Presentation Authors: Jonathan B. Bloom*, Amir H. Lebastachi, Michael Ahdoot, Sandeep Gurram, Bethesda, MD, Sam A. Gold, Brooklyn, NY, Graham R. Hale, Philadelphia, PA, Sherif Mehralivand, Thomas Sanford, Vladimir Valera, Bradford Wood, Maria J. Merino, Peter L. Choyke, Howard L. Parnes, Baris Turkbey, Peter A. Pinto, Bethesda, MD
Introduction: Active Surveillance (AS) is increasingly utilized to manage more patients with prostate cancer (PCa) including those with favorable intermediate risk (IR) prostate cancer (PCa). Patients with IR PCa on systematic biopsy (SB) have been shown to be at increased risks of adverse pathology (AP) at the time of radical prostatectomy (RP) as compared to lower risk patients. This often leads to reluctance from both urologists and patients in choosing AS as a treatment strategy. This study sought to determine the rate of AP of patients with Gleason Score (GS) 3+4 on targeted biopsy (TB) and any associated imaging, biopsy, or clinical factors.
Methods: A retrospective review was conducted of all patients with Gleason Score 3+4 PCa found on TB who elected treatment with RP. All patients underwent TB of a demonstrable lesion after multiparametric magnetic resonance imaging (mpMRI) as well as SB. These patients then elected for radical prostatectomy. Multivariable logistic regression was then performed of imaging, SB and TB results, and patient characteristics to determine factors associated with AP as defined by either GS > 3+4, pathologic stage â‰¥ T3 disease, or positive lymph nodes.
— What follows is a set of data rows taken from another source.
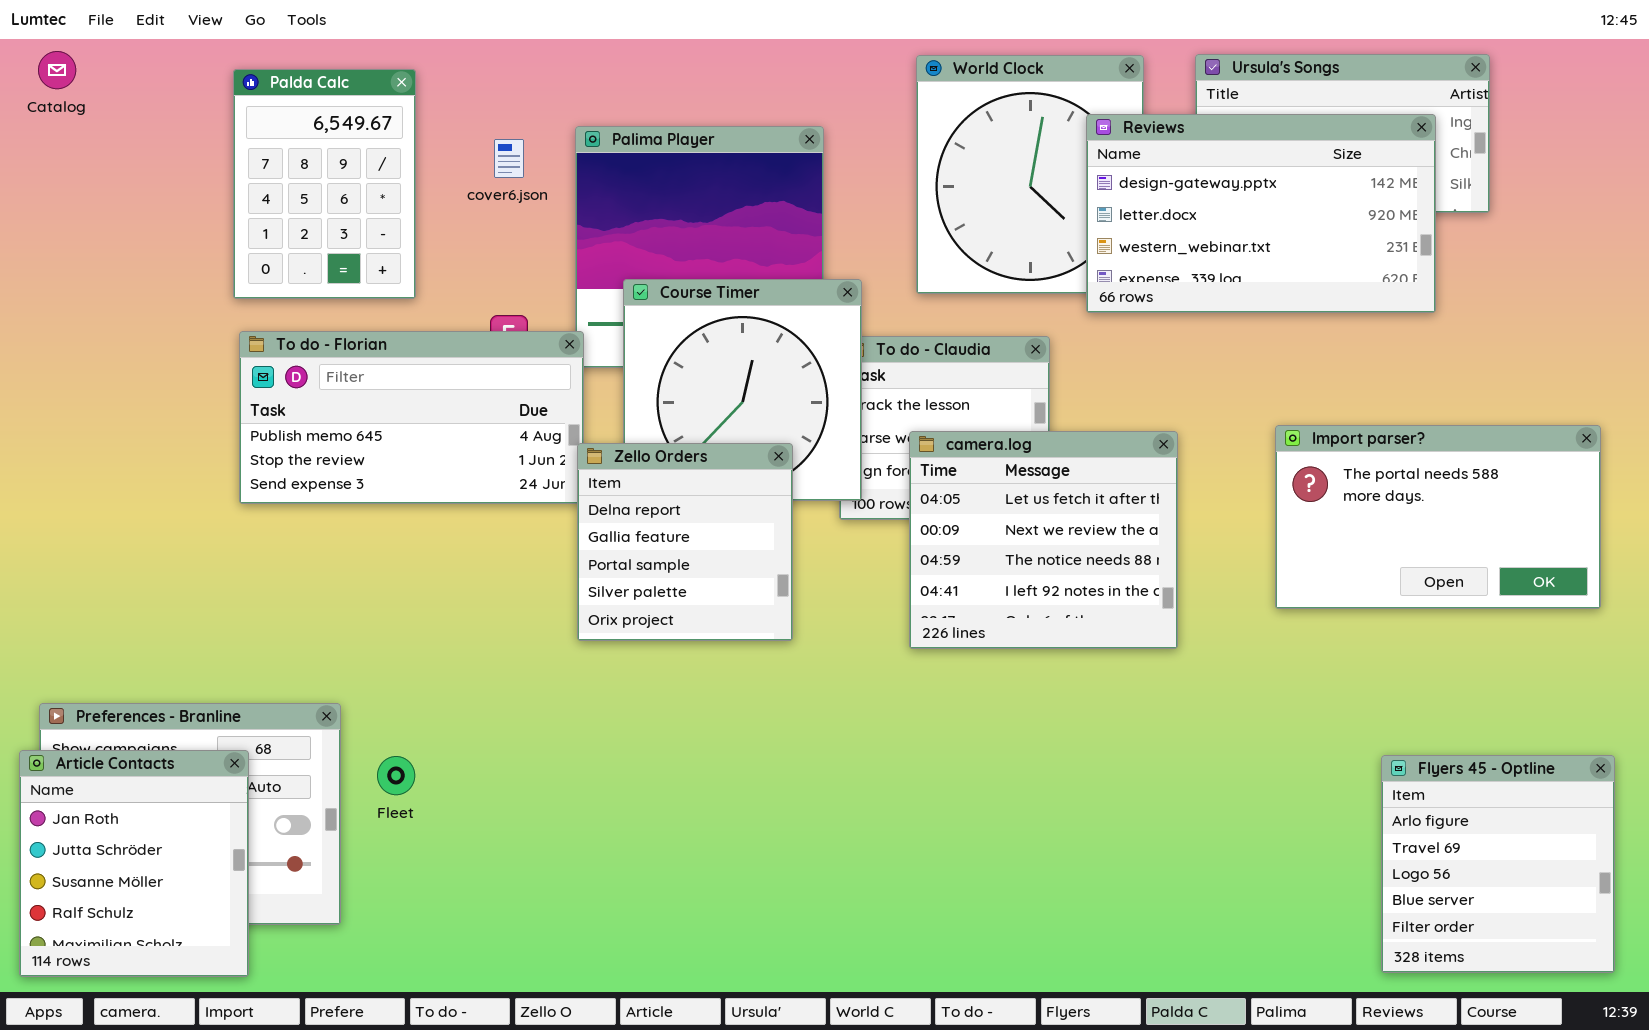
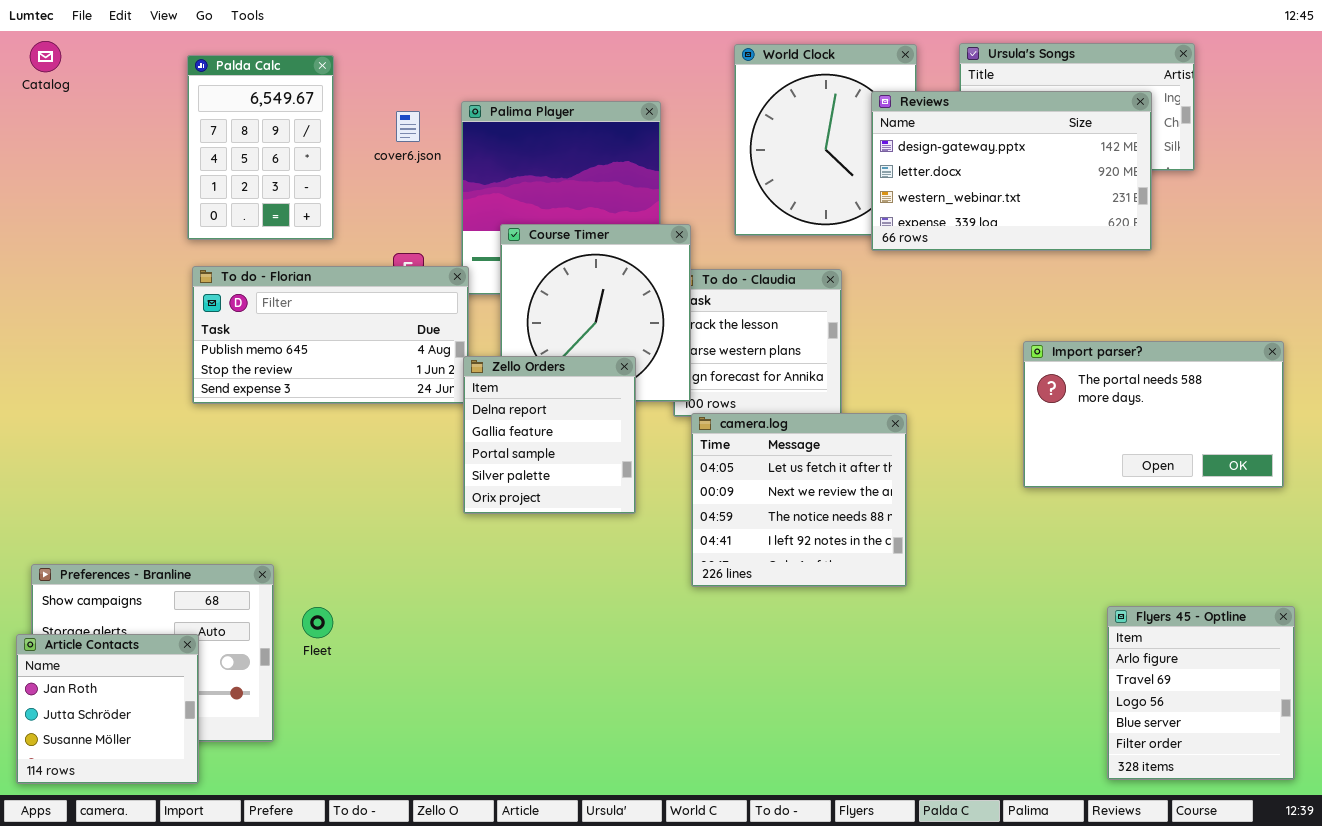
camera.log: [909,431,1178,649] -> [691,413,907,587], moved
Article Contacts: [19,750,249,977] -> [16,634,199,784], resized

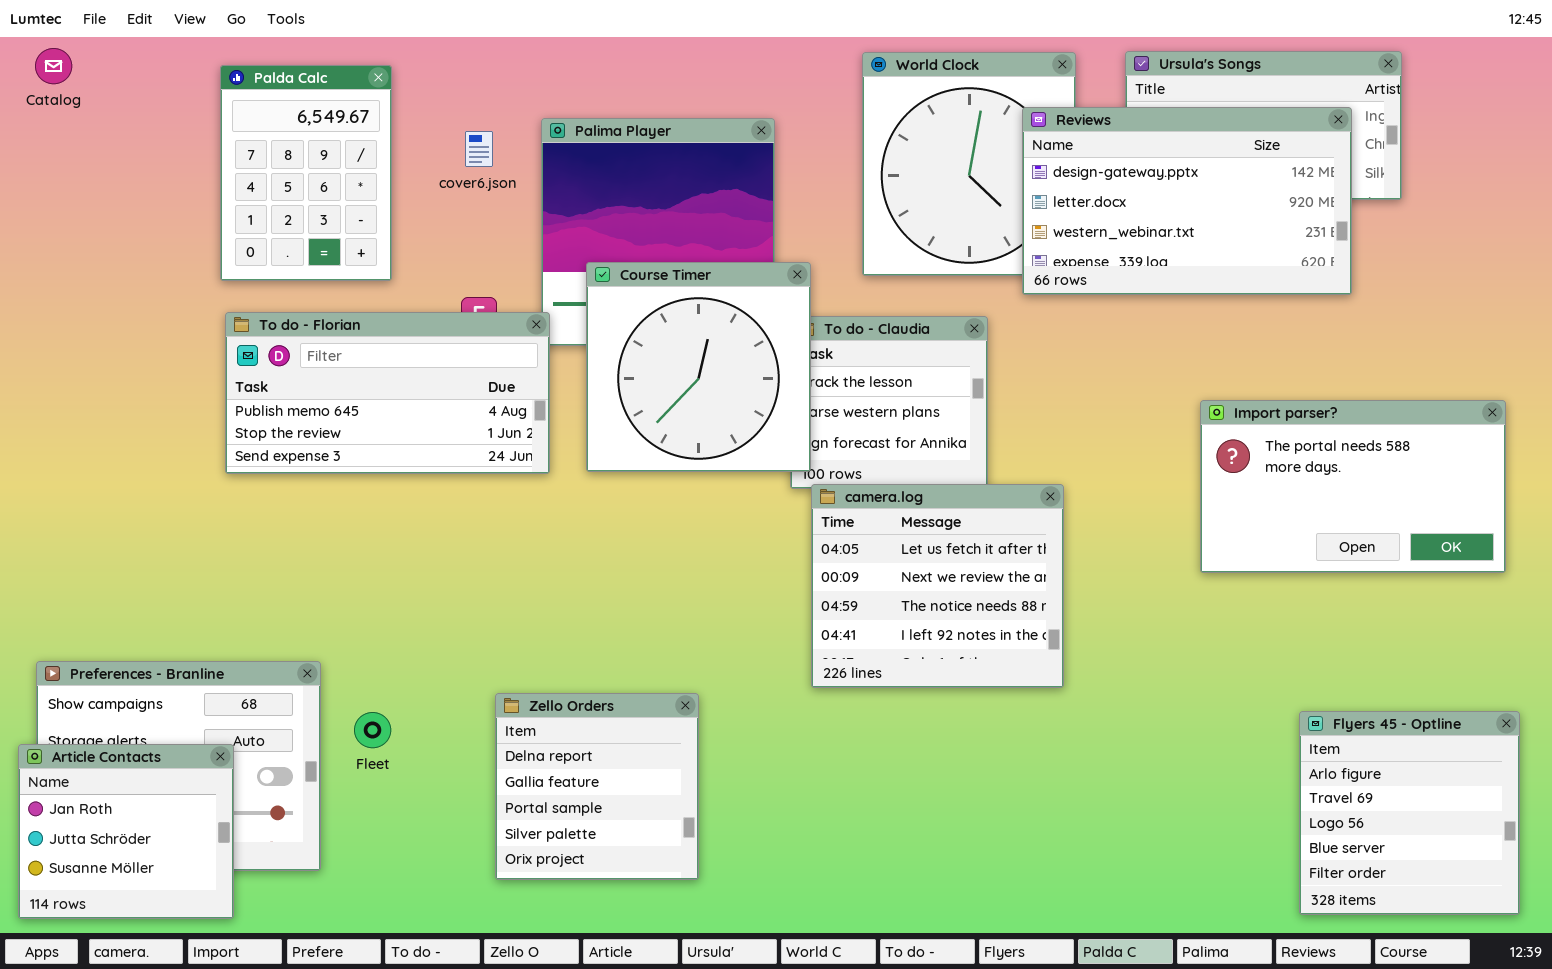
Zello Orders: [463,356,636,514] -> [495,693,699,880], moved

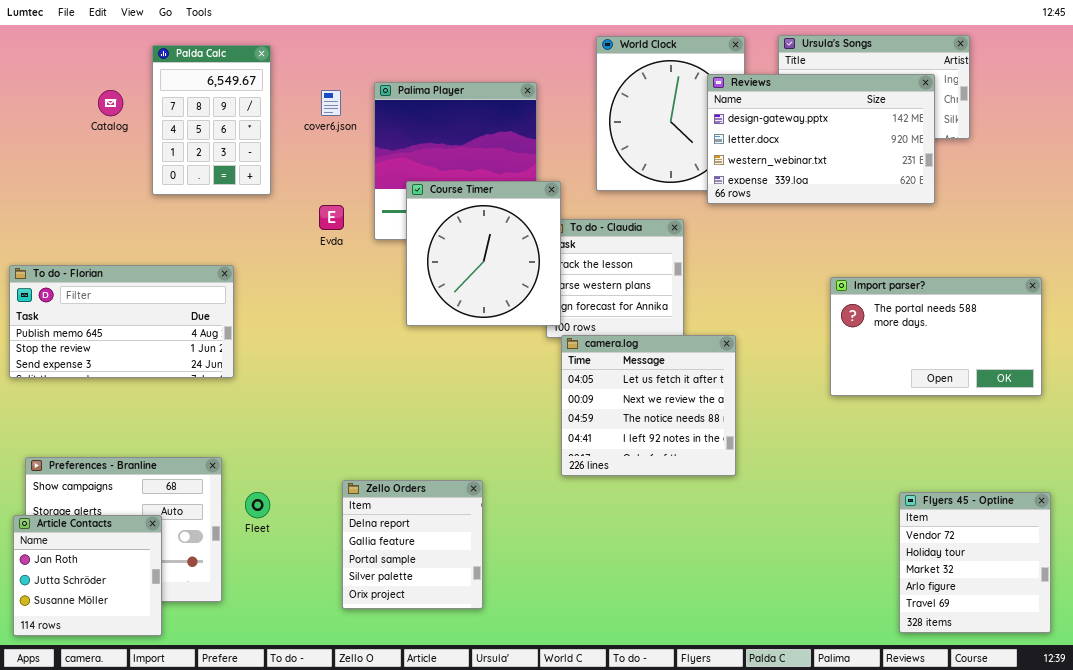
Catalog: [35,48,72,84] -> [98,90,123,116], moved
To do - Florian: [225,312,550,474] -> [9,265,234,378], moved
Flyers 45 - Optline: [1299,711,1520,915] -> [899,492,1051,633], scrolled up 3 rows

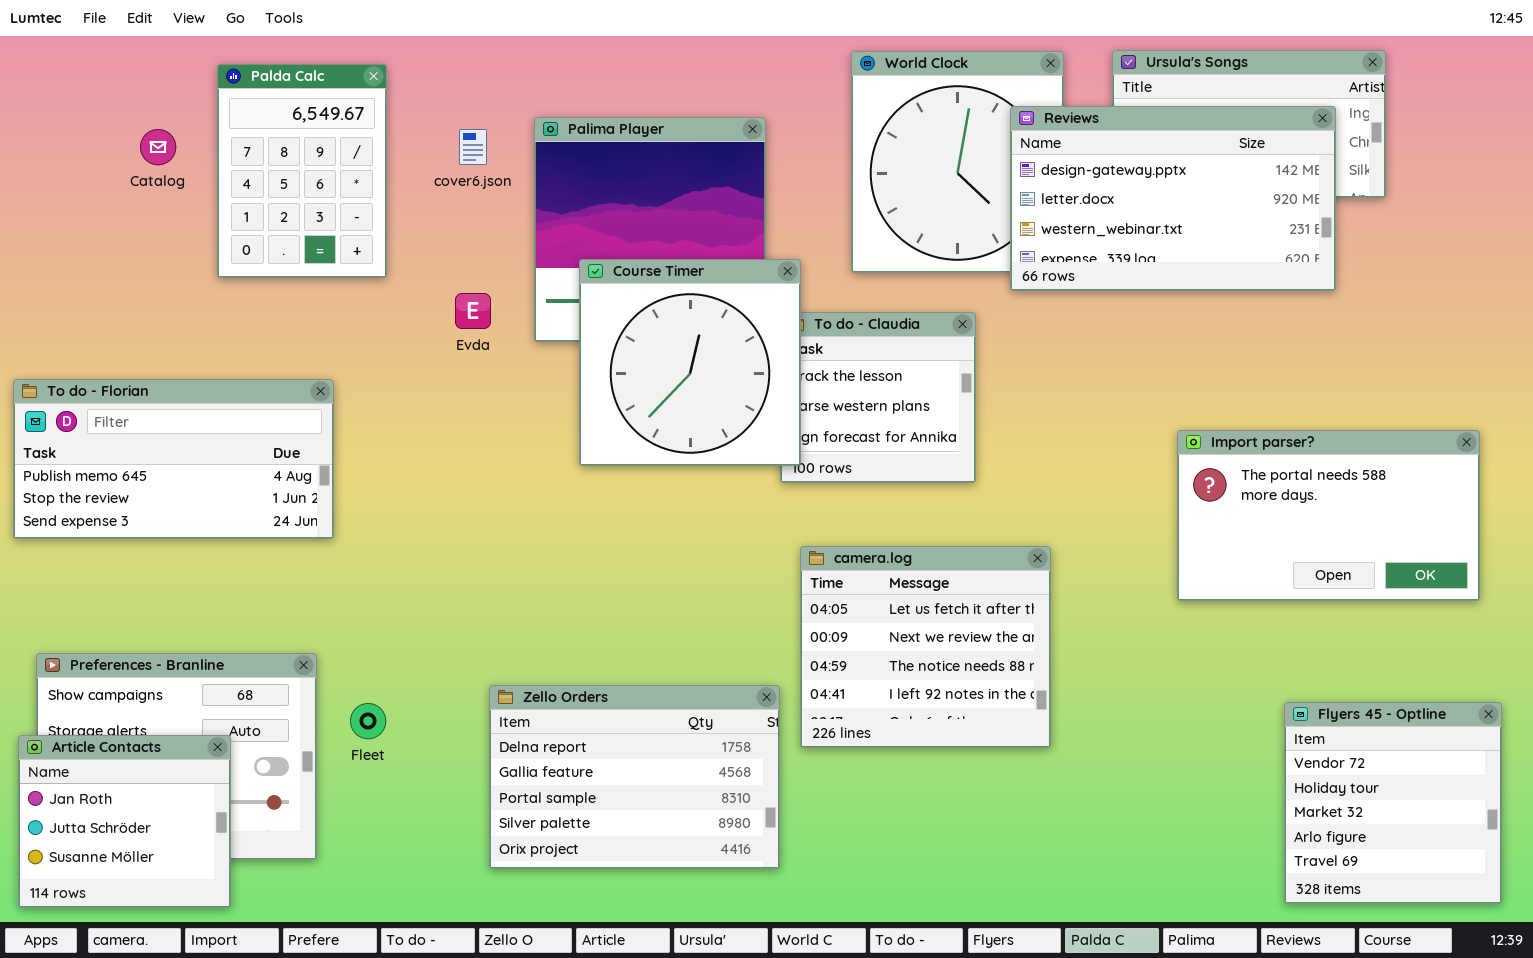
Import parser?: [830,277,1042,396] -> [1177,430,1480,601], moved
camera.log: [561,335,736,476] -> [800,546,1051,748], moved
Zello Orders: [342,480,483,609] -> [489,685,780,869], resized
Results: A total of 121 were found to have Gleason 3+4 on TB and then elected for RP. Of these patients, 30 (24.8%) were found to have AP after RP consisting of 22 with extraprostatic extension, 11 with GS > 3+4, 3 with seminal vesicle invasion and one with lymph node positive disease. After multivariable logistic regression, factors associated with AP were age (HR 1.13 95% CI 1.03-1.23, p=0.01) and the highest percentage of targeted core positive for PCa (HR 11.9 95% CI 1.45-98.05, p=0.02). A subset analysis was performed of only those with highly suspicious mpMRI lesions based on an in-house scoring system and significant factors after multivariable logistic regression were PSA (HR 1.42 95% CI 1.04-1.94, p=0.03) and the size of the mpMRI lesion (HR 0.15 95% CI 0.04-0.63, p=0.04)
Conclusions: Nearly 25% of patients with GS 3+4 on TB had AP at the time of RP. Older age and a higher percentage of the TB biopsy core with cancer were associated with AP. Surprisingly, with highly suspicious lesions, smaller lesions were more likely to yield AP which may be due to the difficulty in accurately sampling these lesions. These results may help select appropriate candidates for AS with GS 3+4 PCa after mpMRI and TB.
Source of Funding: Supported by the Intramural Research Program of the NIH (National Institutes of Health).